For everyone: When someone tells you that their political position is "just common sense," ask them to do the work. What is the evidence? What is the argument? What are the tradeoffs? "Common sense" is not an argument — it is a claim that no argument is needed. In a democracy, that claim is worth resisting.
Be especially skeptical when "common sense" is invoked to dismiss the experiences of people who are suffering, to override expertise, or to justify cruelty toward vulnerable people. History's common senses have included: women are not suited for education or voting, certain races are naturally inferior, poverty is the result of moral failure. These were not fringe positions — they were the common sense of their time. The tradition of actually thinking — of wrestling with evidence, with Scripture, with the experiences of people on the margins — exists precisely because common sense is not enough.
For Christians specifically: the Gospel is not common sense. Love your enemies. Give away what you have. The last shall be first. Blessed are the poor. The Kingdom belongs to children. A rich man entering heaven is harder than a camel through a needle's eye. None of this is common sense. All of it is the actual content of what Jesus taught.
When "common sense" Christianity turns out to look like: be strong, protect your own, punish your enemies, accumulate resources, distrust the stranger, and demand deference — it has stopped being Christianity and started being the worldview that Christianity is a critique of.

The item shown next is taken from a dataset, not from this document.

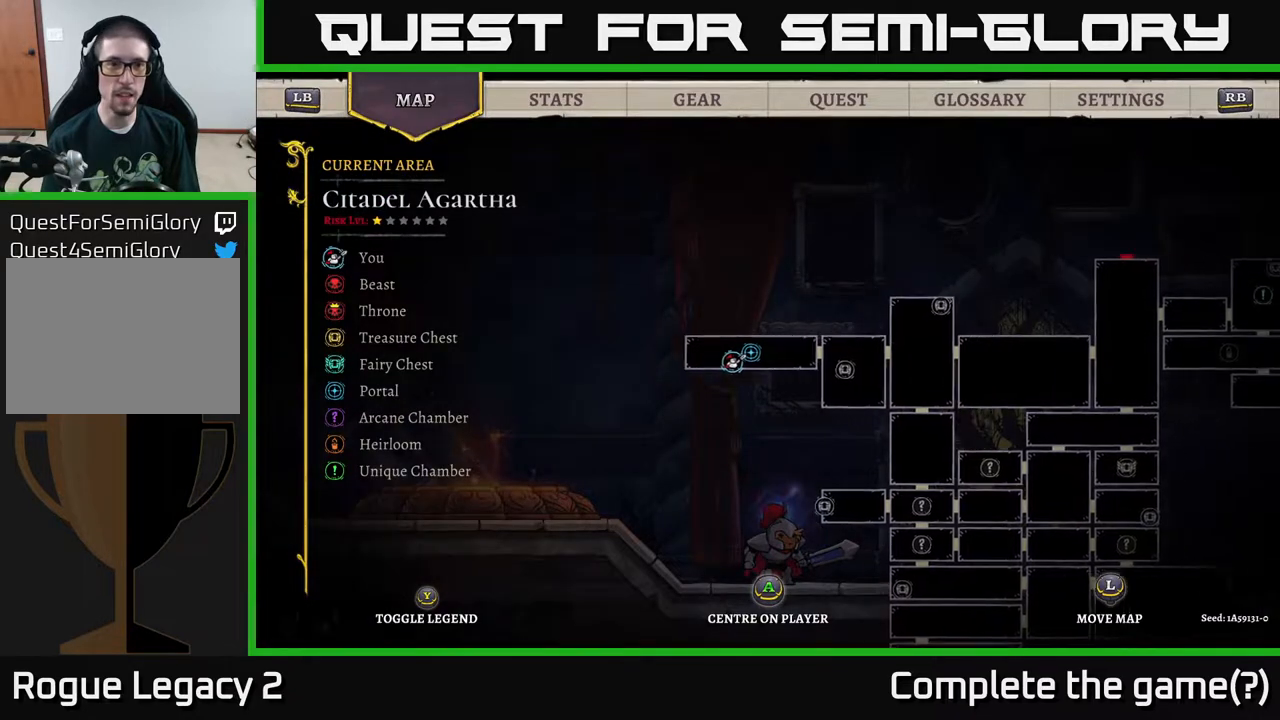
{"buttons": [], "left_stick": "center", "right_stick": "center", "events": [[133, "left_stick", "center"], [367, "R1", "down"], [467, "R1", "up"]]}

For Catholics specifically: The Church has a rich intellectual tradition — two thousand years of theology, philosophy, and engagement with difficult questions. Thomas Aquinas. Augustine. Catherine of Siena. John Henry Newman. That tradition exists because faith is not self-evident and neither is truth. It requires effort, encounter, and the willingness to be wrong. "Common sense" is a shortcut that the tradition has never endorsed. The virtue of prudentia — practical wisdom, one of the four cardinal virtues — is not the same thing as assuming your first instinct is correct.